As a final point, providers should evaluate how the MS-DRGs will affect their contracts with non-Medicare payers. At a minimum, all DRG-based contracts need to be reviewed, with particular attention to required annual updates based on regulatory changes and termination provisions.
Are these payers ready for MS-DRGs? If not, how will the payer keep the "obsolete" CMS DRGs updated to recognize ICD-9-CM code changes? Determine how areas carved out under current DRGs will need to be updated under MS-DRGs.

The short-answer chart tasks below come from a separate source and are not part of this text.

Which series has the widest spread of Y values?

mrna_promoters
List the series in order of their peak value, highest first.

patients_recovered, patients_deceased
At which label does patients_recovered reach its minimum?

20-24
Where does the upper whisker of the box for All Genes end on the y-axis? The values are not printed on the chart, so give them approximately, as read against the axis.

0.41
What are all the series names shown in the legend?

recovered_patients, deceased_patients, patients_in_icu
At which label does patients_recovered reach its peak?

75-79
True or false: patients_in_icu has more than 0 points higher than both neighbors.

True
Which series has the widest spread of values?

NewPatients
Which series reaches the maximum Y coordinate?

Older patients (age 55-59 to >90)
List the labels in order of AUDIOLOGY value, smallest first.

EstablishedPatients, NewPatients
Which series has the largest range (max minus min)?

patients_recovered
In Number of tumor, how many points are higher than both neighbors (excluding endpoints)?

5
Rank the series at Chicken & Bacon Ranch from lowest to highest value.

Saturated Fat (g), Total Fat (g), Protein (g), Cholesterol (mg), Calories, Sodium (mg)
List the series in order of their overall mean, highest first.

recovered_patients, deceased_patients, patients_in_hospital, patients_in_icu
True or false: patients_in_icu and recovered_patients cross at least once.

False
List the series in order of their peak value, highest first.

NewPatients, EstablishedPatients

Commercial and other non-Medicare payers, such as state Medicaid plans, may adopt other severity systems, which have been developed with an all-payer population in mind, so be prepared to support multiple severity systems.
Finally, be prepared for non-Medicare payers to seek adjustments for changes in coding practices and for hospital-acquired infections. Expect contracting language that allows for rate adjustments based on actual case mix index changes. Also expect present-on-admission reporting and policies that reduce reimbursement for conditions that develop while the patient is hospitalized and could have been prevented.
More Changes Likely to Come
MS-DRGs are intended explicitly to move Medicare dollars from hospitals that previously had relatively low unmeasured case severity and to help hospitals that have been treating more serious patients without adequate compensation. However, despite these policy objectives, all hospitals face new risks and challenges from the FY08 final rule.
Because of the changes that CMS has made in anticipation of coding enhancements, hospitals now need to improve documentation and coding just to stay in place. At the same time, the expanded emphasis on reporting of quality information and new requirements for POA coding suggest that more changes are on the way as CMS looks for ways to reimburse hospitals based on results rather than efforts.
As you work through these changes, recognize that the situation is extremely fluid. MS-DRGs are going to have unintended consequences. They will eventually create problems and opportunities for the Medicare program and CMS will have to respond. At the same time, the response of non-Medicare payers may eventually be even more problematic for hospitals. Will other payers adopt MS-DRGs, even though MS-DRGs incorporate a number of changes, such as the elimination of pediatric age splits, that make them less attractive for non-Medicare populations? Will other payers adopt variations on MS-DRGs based on their own policy preferences? Will we see a proliferation of prospective payment methods, or will Medicaid programs, other public payers, and commercial health plans settle on a strategy that is reasonably consistent across non-Medicare payers? Only time will tell, but we can be fairly certain more changes are coming.
The CMS web site's IPPS area (www.cms.hhs.gov/AcuteInpatientPPS/) and the Medicare Learning Network www.cms.hhs.gov/MLNGenInfo/) are good sources for up-to-date information on regulations and changes.